According to the psychiatrist, some studies relate depression to changes in genes involved with the serotoninergic system, but they are still very incipient to establish a genetic risk group. “Maybe the only way to minimize the impact of depression is to provide health quality to the population, especially regarding violence and misery prevention, besides easing the access to mental health services, such as psychology and psychiatry, for adequate time intervention”, signs.

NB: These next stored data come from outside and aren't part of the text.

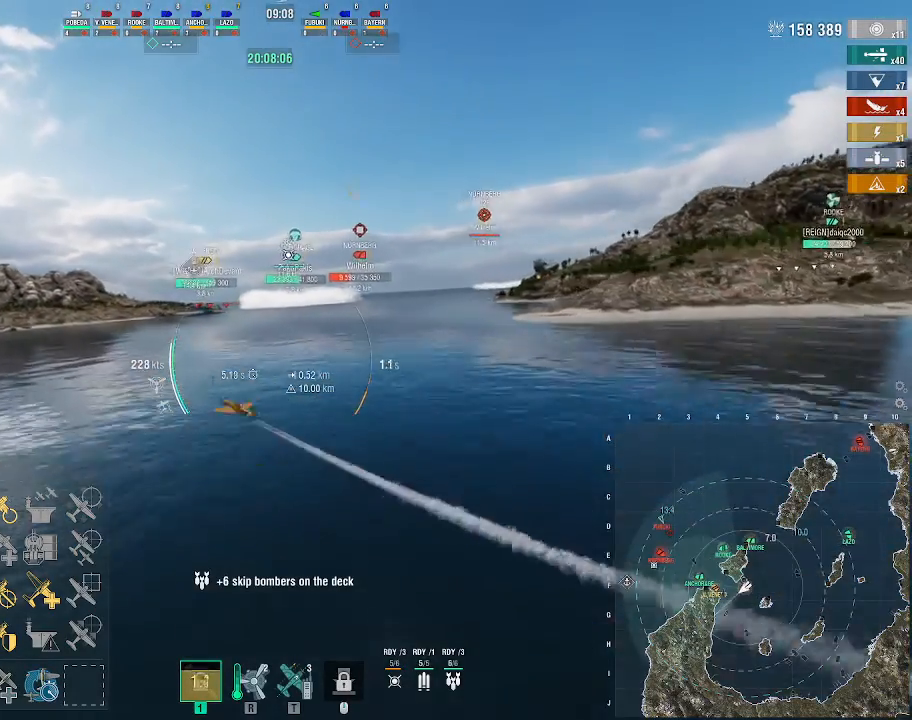
{"keys": ["d", "w"], "mouse": [], "events": []}
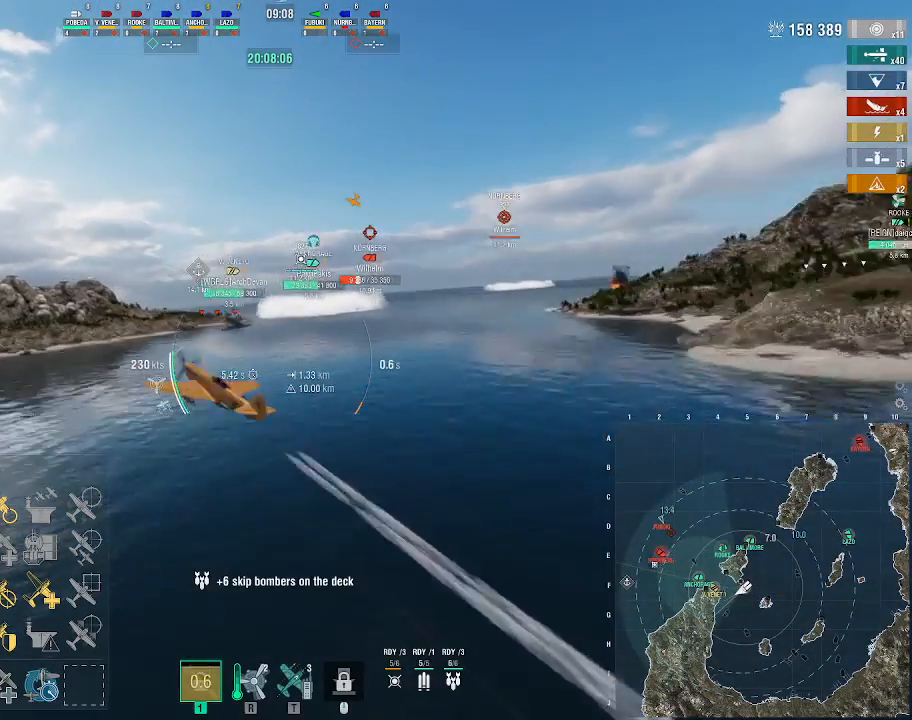
{"keys": ["d", "w"], "mouse": [], "events": []}
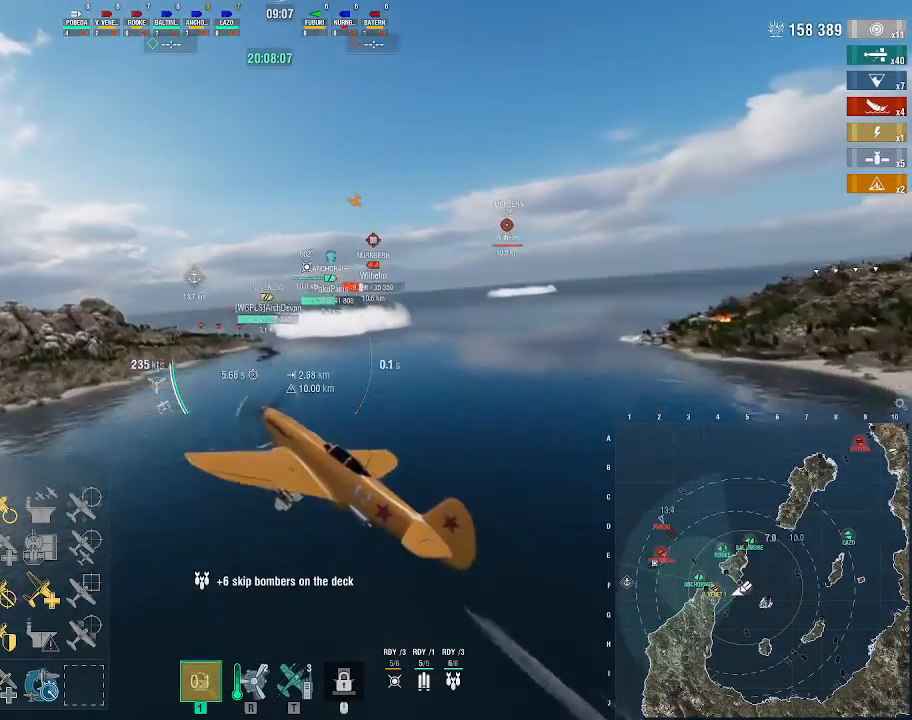
{"keys": ["d", "w"], "mouse": [], "events": []}
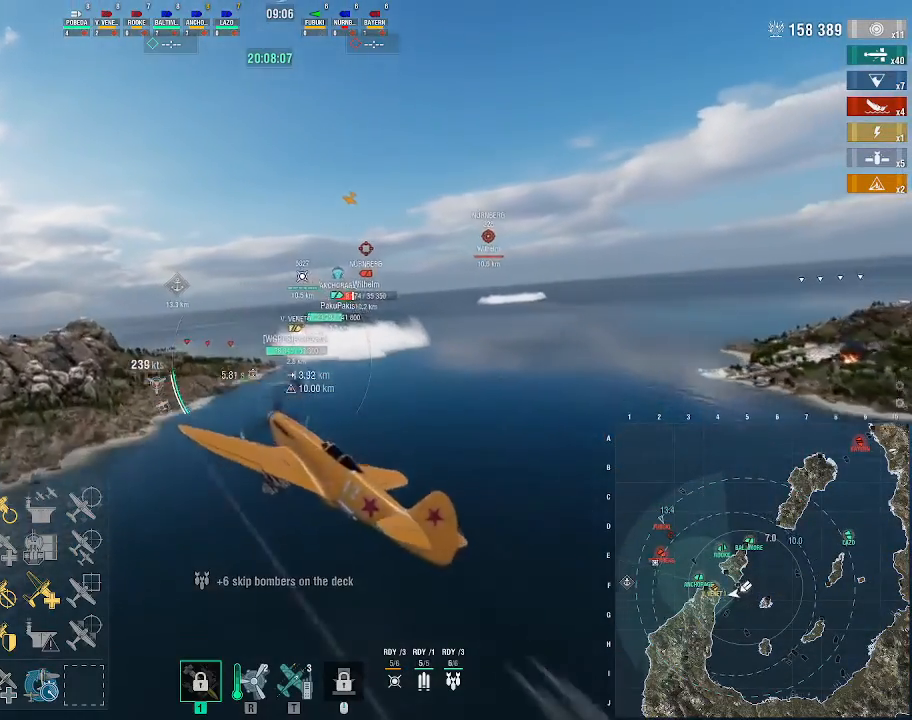
{"keys": ["d", "w"], "mouse": []}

Dr. Ana Luisa comments that in Brazil the progressive decrease of beds for hospitalization has not been accompanied by an increase in the availability of ambulatory services. According to her, the population’s access to psychology and psychiatry assistance is insufficient. “For an adequate attention, an immediate increase in ambulatory attention services, as well as the Psycho-Social Attention Centers (CAPS) provided with psychologists and psychiatrists. The training of general doctors, also, can help detecting patients from general assistance who may need mental health attention”, defends while arguing that this would allow forwarding these people to specialized services.

Knowing the causes
The biologic theory defends depression to be related to a complex interaction among neurotransmitters availability, regulation and sensibility, such as serotonin, noradrenalin, dopamine and glutamate, as explains the psychiatrist. However, it is possible that environmental stressors related to poverty, common to tropical countries, may act as triggers in people genetically more likely to depression. She highlights that there are also psychodynamic theories that point depression as a fault in resolving development conflicts, such as trust acquisition and interpersonal relations.

Brazilian reality
Although there are few data regarding the incidence of depression in Brazil, a survey by the World Health Organization (WHO), in 2011, with the population residing in Sao Paulo metropolitan Area, suggest a very high prevalence in the Country, reaching 10.8% in the last year, against 5.5% in rich countries and 5.9% in poor countries.

“The depression estimative in a lifetime reaches 44.8%. It is obvious that surveys involving populations from other cities and rural areas are needed. Yet, these numbers must be seriously considered, especially regarding the relation between depression and suicide”, ponders the doctor while remembering that the disease is more incident among women and senior citizens.